Hoje (5), a Câmara dos Deputados aprovou um projeto de lei que aumenta as punições para crimes relacionados à gravação de relações sexuais sem o consentimento das pessoas envolvidas.
A proposta, que ainda precisa ser aprovada no Senado, determina penas de reclusão que variam de 2 a 4 anos para quem cometer esse tipo de crime.
Atualmente, quem grava conteúdos íntimos sem autorização pode ser punido com detenção de 6 meses a 1 ano. A nova proposta estabelece um aumento significativo da pena para este crime, visando uma punição mais rigorosa. Além disso, o projeto cria um novo tipo penal, com o objetivo de combater a invasão de privacidade por meio de registros audiovisuais sem o consentimento da pessoa filmada.
Um exemplo disso seria o caso de alguém que esconde câmeras em quartos de hotéis com a intenção de violar a privacidade dos hóspedes. Para esses casos, a pena pode ser de detenção de 6 meses a 2 anos, além de uma multa.
Outra parte importante da proposta aprovada pelos deputados trata da ampliação das formas de violação de domicílio. Segundo o texto, serão punidos aqueles que invadirem e filmarem, com dispositivos eletrônicos ou drones, ambientes privados, como residências ou locais de trabalho, sem permissão da vítima. A definição de “casa”, de acordo com o projeto, inclui a residência, o local de trabalho e até o lugar onde a vítima esteja hospedada, como em hotéis.

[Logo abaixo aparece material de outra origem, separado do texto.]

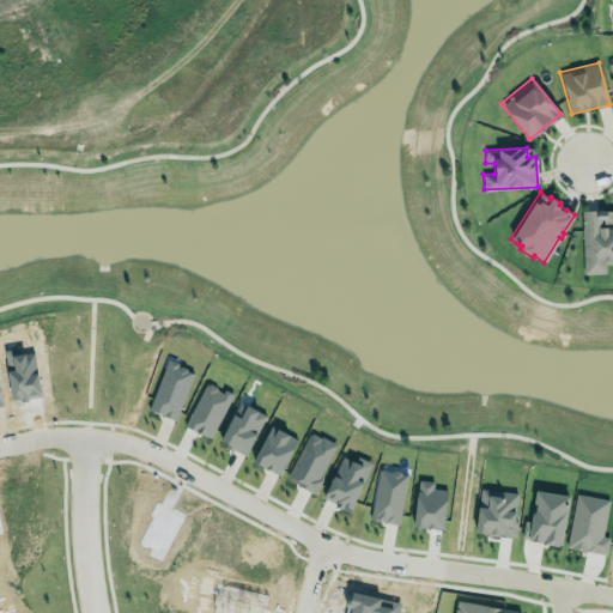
[(582,210),(612,208),(612,262),(606,262),(606,272),(584,273),(582,210)]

Essa conduta, segundo a proposta, poderá resultar em reclusão de 3 a 6 anos, além de multa. Além disso, a pena pode ser agravada caso sejam obtidas comunicações privadas, segredos comerciais ou industriais, ou se informações sigilosas forem divulgadas, comercializadas ou transmitidas. A violação digital também terá uma punição mais severa se envolver registros de relações sexuais de terceiros ou se ocorrer no interior de um veículo pertencente à vítima.
A deputada Lêda Borges (PSDB-GO), relatora do projeto, classificou as mudanças como “convenientes e oportunas”. Em seu parecer, ela destacou a importância da proposta como um “aperfeiçoamento necessário” para atualizar a legislação criminal diante das novas formas de violação de privacidade e domicílio.